Foto de Elena del Real
Conclusión
Esta contradicción entre lo sonoro y lo visual marcó toda la velada: mientras la música de Albéniz desplegaba su sensualidad refinada, la escenografía parecía gritar desde otro registro, más cercano al artificio que a la emoción incontrolable que emanaba de los protagonistas. El resultado fue un espectáculo de contrastes, por momentos arrebatador, por otros confuso, que no terminó de hallar su lugar. A esta misma desmesura, se suma la energía excesiva de los cuerpos. El contacto físico entre los protagonistas rozaba los esperpéntico y absurdo. En ese exceso físico residía, una incomodidad que rozaba el absurdo, obligando a desconectar de la obra por la inverosimilitud del propio relato cantado con su recreación visual.
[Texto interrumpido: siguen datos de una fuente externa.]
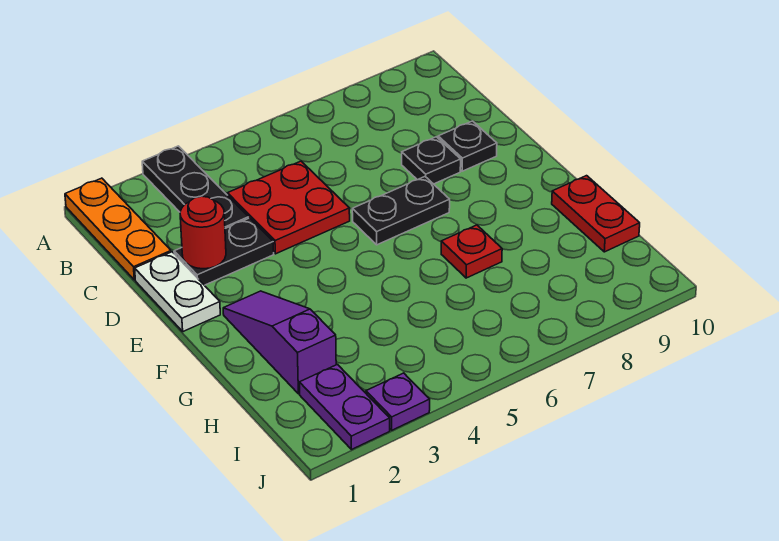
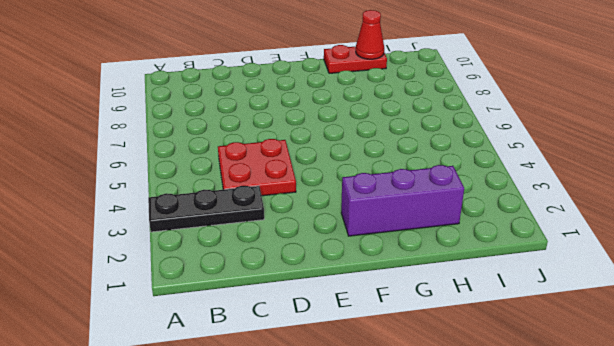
purple 1x3 brick [341,165,464,236] -> purple 1x3 slope [223,291,336,394]
red 1x1 cone [356,10,384,59] -> none
none -> orange 1x3 plate [65,178,171,280]
none -> white 1x2 plate [135,252,220,331]
none -> black 1x2 plate [174,218,274,285]

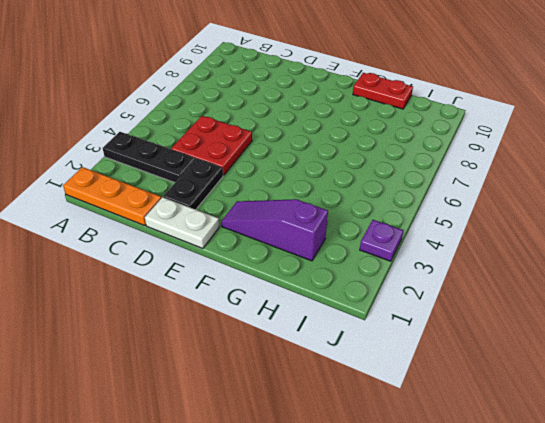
none -> black 1x1 plate [402,137,461,184]
none -> black 1x1 plate [438,121,497,171]
none -> black 1x2 plate [352,177,450,245]

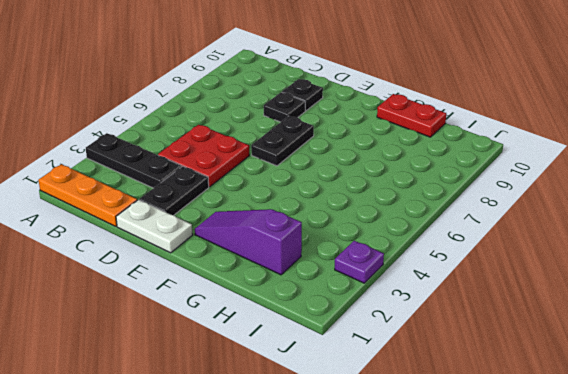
none -> red 1x1 plate [441,225,502,278]
none -> purple 1x2 plate [299,364,390,450]
none -> red 1x1 round brick [180,196,226,269]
Al caer el telón, quedó la sensación de haber asistido a una ópera que se debate entre el respeto a la tradición y el deseo de modernidad, pero que, para su desgracia, cae en una brecha intermedia que poco alcanza. Pepita Jiménez sigue siendo un espejo donde España se mira: un país de emociones desbordadas, religiosidad y deseo, virtud y condena. Pese a los altibajos escénicos, esta producción logró algo esencial: recordarnos que la pasión, incluso cuando se extravía entre hierros giratorios, sigue siendo el corazón de una buena obra.